The view from Porto's Gaia neighborhood

Adrian Gaut

Gaia neighborhood

Adrian Gaut

In 2014, Centeno partnered with Bruno Múrias and opened a white cube space in Lisbon, which requires him to split time between the cities. “Everyone says that Porto is more magical. It's better here for creation,” Centeno says. He points to the legacy of the repressive dictatorship that held the country until the Carnation Revolution in 1974-75. “Lisbon is the capital, with all that goes with that and remember until 40 years ago, we had a dictator there. In the school, if you were studying art, you were copying the statues of the main squares. In Porto you had much more freedom, because we were not so controlled.” The dynamics have changed but Porto hasn’t relinquished creative edge. “Now creative people they are moving from Brussels, they are moving from Berlin, London, Paris, Barcelona.”

And there was Wirz—living, breathing, sculpting, surfing proof of Porto’s pull. “I lived in many big cities—Rome, Paris, New York,” he says. Sporting short, choppy hair and a full brown beard, Wirz resembles a more boyish Jared Leto. He came here eight months earlier to meet with Centeno about a show and never left. He quickly rented a loft space overlooking the roundabout Rotunda da Boavista that, as it attracted art students and younger artists, has evolved into alternative exhibition space called Panorama Boa Vista (“It’s by appointment but we’ll show to anyone who rings the bell”). ”I think people want to go where there's good creative energy and bask in it,” he says. “It's an interesting place to be. It’s happening. It’s really...alive.”

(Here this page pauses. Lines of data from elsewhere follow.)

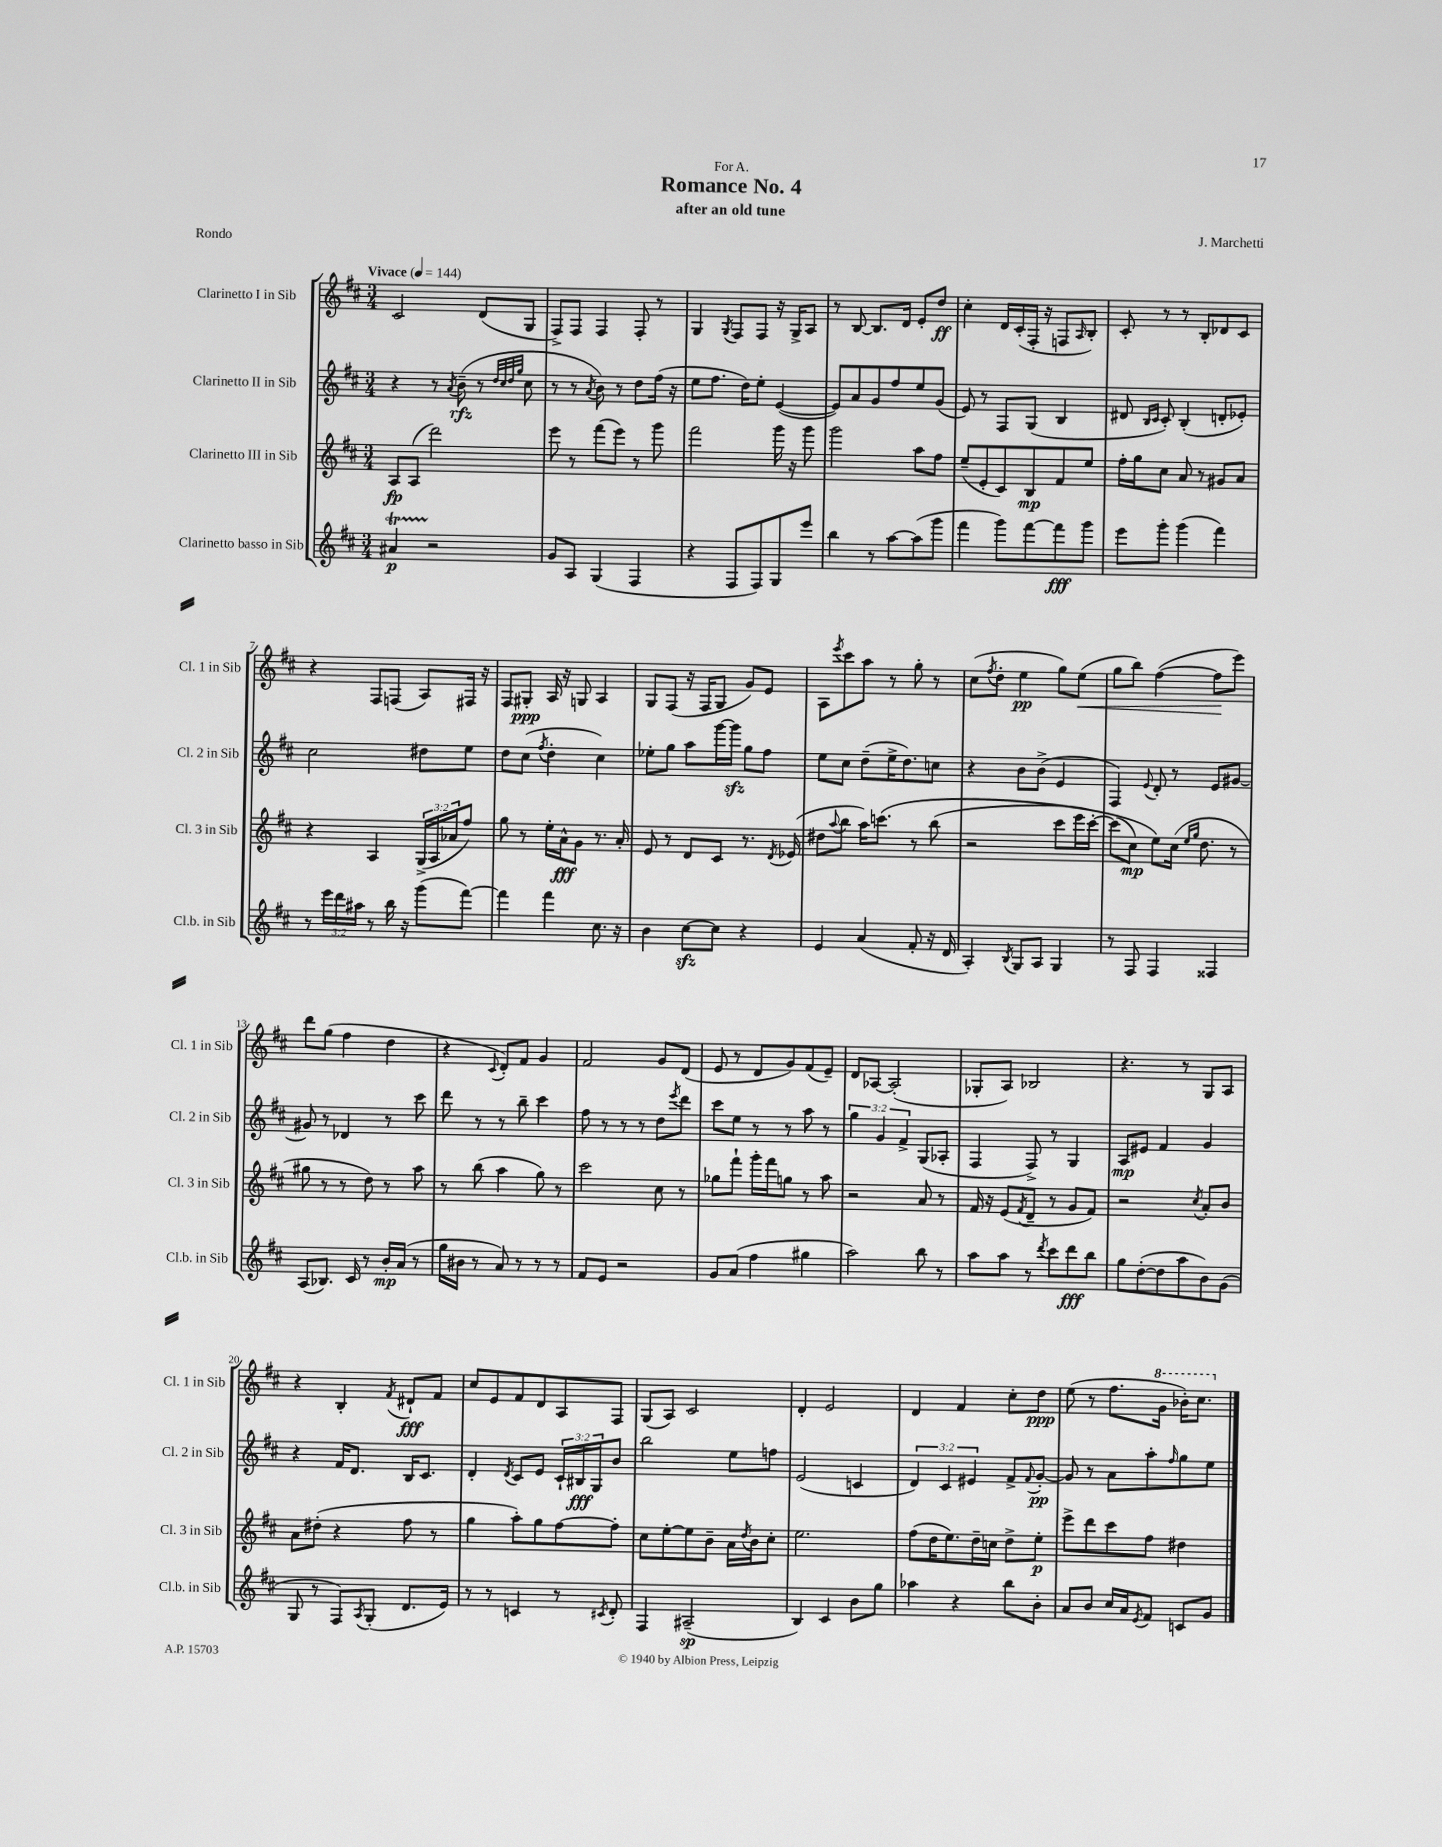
\header { title = "Romance No. 4" composer = "J. Marchetti" subtitle = "after an old tune" dedication = "For A." piece = "Rondo" }
<<
\new StaffGroup <<
\new Staff = "s0" \with { instrumentName = "Clarinetto I in Sib" shortInstrumentName = "Cl. 1 in Sib" } {
    \clef treble \key d \major \numericTimeSignature \time 3/4 \tempo "Vivace" 4 = 144
    cis'2 d'8( g8 |
    fis8->) fis8 fis4 fis8-. r8 |
    g4 \acciaccatura { g8 } fis8 fis8 r16 g16-> a8 |
    r8 b8~ b8. d'16 e'8-. d''8\ff |
    cis''4-. d'16 cis'16-.( fis16-. r16 f8 \grace { a16 } b8-.) |
    cis'8-. r8 r8 b8-. des'8 cis'8 |
    r4 fis8 f8( a8) fis16 r16 |
    fis8 gis8-.\ppp a16 r16 g8 a4 |
    g8 fis8( r16 fis16 g8 g'8) e'8 |
    a8 \acciaccatura { e'''8 } cis'''8 a''8 r8 g''8-. r8 |
    cis''8( \acciaccatura { fis''8 } d''8-. e''4\pp g''8) e''8\<( |
    g''8 b''8) fis''4~( fis''8\! e'''8) |
    d'''8 g''8( fis''4 d''4 |
    r4 \appoggiatura { cis'8 } d'8-.) fis'8 g'4 |
    fis'2 g'8 d'8( |
    e'8 r8 d'8 g'8) fis'8( e'8--) |
    d'8 aes8~ aes2-.( |
    ges8-. a8) bes2 |
    r4. r8 g8 a8 |
    r4 b4-. \acciaccatura { fis'8 } dis'8-!\fff fis'8 |
    cis''8 e'8 fis'8 d'8 a8 fis8 |
    g8( a8) cis'2 |
    d'4-. e'2 |
    d'4 fis'4 cis''8-. d''8\ppp |
    e''8( r8 fis''8. \ottava #1 g''16 bes''16-.) cis'''8. \ottava #0 \bar "|." |
}
\new Staff = "s1" \with { instrumentName = "Clarinetto II in Sib" shortInstrumentName = "Cl. 2 in Sib" } {
    \clef treble \key d \major \numericTimeSignature \time 3/4 \override Staff.TupletNumber.text = #tuplet-number::calc-fraction-text
    r4 r8 \acciaccatura { a'8 } b'8--\rfz( r8 \grace { d''32 cis''32 d''32 g''32 } cis''8 |
    r8 r8 \acciaccatura { a'8 } b'8) r8 d''8 fis''16( r16 |
    e''8 fis''8. d''16) e''8-. e'4~( |
    e'8) a'8 g'8 fis''8 e''8 g'8( |
    e'8) r8 fis8 g8( b4 |
    dis'8 \grace { b16 cis'16 } cis'8-.) b4-.( d'8-. ees'8-.) |
    cis''2 dis''8 e''8 |
    d''8 cis''8( \acciaccatura { fis''8 } d''4-. cis''4) |
    ees''8-. g''8 a''8 g'''16~ g'''16\sfz g''8 fis''8 |
    e''8 cis''8 d''8--( e''16-> d''8.) c''8 |
    r4 b'8 b'8->( e'4 |
    fis4) \appoggiatura { e'8 } d'8-. r8 e'8 gis'8~ |
    gis'8 r8 des'4 r8 cis'''8 |
    d'''8 r8 r8 b''8-- cis'''4 |
    fis''8 r8 r8 r8 d''8 \acciaccatura { e'''8 } d'''8 |
    cis'''8 e''8 r8 r8 a''8 r8 |
    \tuplet 3/2 { g''4 g'4 fis'4-> } g8( aes8-. |
    fis4 fis8->) r8 g4 |
    a8\mp eis'8 fis'4 g'4 |
    r4 fis'16 d'8. b16 cis'8. |
    d'4-. \acciaccatura { d'8 } cis'8 e'8 \tuplet 3/2 { cis'16-! bis16\fff g16 } b'8 |
    b''2 e''8 f''8 |
    e'2( c'4 |
    \tuplet 3/2 { d'4) cis'4 eis'4 } fis'8-> \appoggiatura { fis'8 } g'8~-.\pp |
    g'8 r8 a'8 a''8-. \grace { fis''16 } g''8 e''8 \bar "|." |
}
\new Staff = "s2" \with { instrumentName = "Clarinetto III in Sib" shortInstrumentName = "Cl. 3 in Sib" } {
    \clef treble \key d \major \numericTimeSignature \time 3/4 \override Staff.TupletNumber.text = #tuplet-number::calc-fraction-text
    a8\fp a8( d'''2) |
    e'''8 r8 fis'''8( e'''8) r8 g'''8 |
    fis'''2 g'''16 r16 g'''8 |
    g'''2 a''8 fis''8 |
    e''8--( e'8-. cis'8) b8\mp fis'8 e''8 |
    fis''16-. g''16 cis''8 a'8 r8 gis'8 a'8 |
    r4 a4 \tuplet 3/2 { g16->( a16 aes'16 } fis''8) |
    g''8 r8 e''16-. a'16-^\fff g'8 r8. a'16-. |
    e'8 r8 d'8 cis'8 r8. \acciaccatura { d'8 } ees'16( |
    dis''8 \appoggiatura { a''8 } b''8 a''16) c'''8.\( r8 b''8( |
    r2 cis'''8 e'''16 cis'''16~-.) |
    cis'''8( cis''8\mp) e''8\) cis''16( \grace { e''16 g''16 } d''8. r8 |
    gis''8 r8 r8 d''8) r8 a''8 |
    r8 b''8( a''4 g''8) r8 |
    cis'''2 cis''8 r8 |
    ges''8 fis'''8-! g'''16-. fis'''16 g''8 r8 a''8 |
    r2 a'8 r8 |
    fis'16 r16 e'8( \acciaccatura { fis'8 } d'8-- r8 g'8 fis'8) |
    r2 \acciaccatura { cis''8 } a'8-. b'8 |
    a'8 dis''8-.( r4 fis''8 r8 |
    g''4 a''8-.) g''8 fis''8~ fis''8-. |
    cis''8 e''8~-. e''8 b'8-- a'16 \acciaccatura { d''8 } b'16 cis''8-. |
    e''2. |
    fis''8( d''16 e''8.) d''16-- c''16 d''8-> e''8-.\p |
    e'''8-> d'''8 cis'''8 fis''8 dis''4 \bar "|." |
}
\new Staff = "s3" \with { instrumentName = "Clarinetto basso in Sib" shortInstrumentName = "Cl.b. in Sib" } {
    \clef treble \key d \major \numericTimeSignature \time 3/4 \override Staff.TupletNumber.text = #tuplet-number::calc-fraction-text
    ais'4\startTrillSpan\p r2\stopTrillSpan |
    g'8 a8 g4( fis4 |
    r4 fis8 fis8) g8 e'''8 |
    b''4 r8 a''8~ a''8( g'''8 |
    fis'''4 g'''8) fis'''8~ fis'''8\fff g'''8 |
    e'''8 g'''8-. g'''4( fis'''4) |
    r8 \tuplet 3/2 { e'''16 d'''16 ais''16 } r8 b''16 r16 g'''8( fis'''8~) |
    fis'''4 fis'''4 cis''8. r16 |
    b'4 cis''8~\sfz cis''8 r4 |
    e'4 a'4( fis'8-. r16 d'16 |
    a4-.) \acciaccatura { b8 } g8 a8 g4 |
    r8 fis8 fis4 fisis4 |
    a8( bes8.) cis'16 r8 b'16-.\mp a'16( r8 |
    g''16 bis'16 r8 a'8) r8 r8 r8 |
    fis'8 e'8 r2 |
    g'8 a'8( fis''4 gis''4 |
    a''2) b''8 r8 |
    a''8 a''8 r8 \acciaccatura { d'''8 } cis'''8 d'''8\fff b''8 |
    g''8 d''8~-.( d''8 a''8 b'8) g'8( |
    g8 r8 fis8) \acciaccatura { a8 } g8-.( d'8. e'16) |
    r8 r8 c'4 r8 \acciaccatura { cis'8 } d'8-. |
    fis4 ais2--\sp( |
    b4) cis'4 b'8 g''8 |
    aes''4 r4 b''8 b'8-. |
    a'8 b'8 cis''16 a'16 \acciaccatura { e'8 } fis'8 c'8 g'8 \bar "|." |
}
>>
>>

As the opening began to dissipate, I stopped in at Oficina, an upscale bistro in a converted mechanic’s shop on Rua Miguel Bombarda, which cheekily poked fun at its own patrons with a neon sign that read “Fuck Art Let’s Eat,” and did just that, ordering bacalhao that was served on corn bread and a crisp vinho verde. Afterwards, I found my way to Candelabro, the corner bar in an old bookstore space that had seemed to have already become a regular stop. I felt indebted, as a patron there turned me on to my new drink of choice white port—the lowliest of the fortified wine I’ve been told—and tonic. It was, she explained, the only way locals drink Port wine. It was also the perfect refreshing cocktail on a sultry summer evening. Inside the bar, as ‘60s French pop played over the stereo, I recognized several faces from the gallery. As I waded in, I was in a surprised to find myself being hugged by Carlos Almeida. After a laugh, he reminded me how small Porto can feel. “As I say, Porto, it's a big village,” Almeida said, echoing me what he’d told me earlier. “You want to know ‘Who are you Porto?’ Here people will know each other in the street. If you go, two or three times to the same café, for sure, the fourth time the guy will know how you prefer your coffee and which cheese sandwich you like. It’s a village.” Just as I leaned onto the wooden bar top and prepared to place my order, the bartender disappeared. Before I could register my disappointment, he had returned and deposited white port and tonic, with a twist of lime, in front of me, shaken my hand and said loudly to be heard over the music: “Saúde.”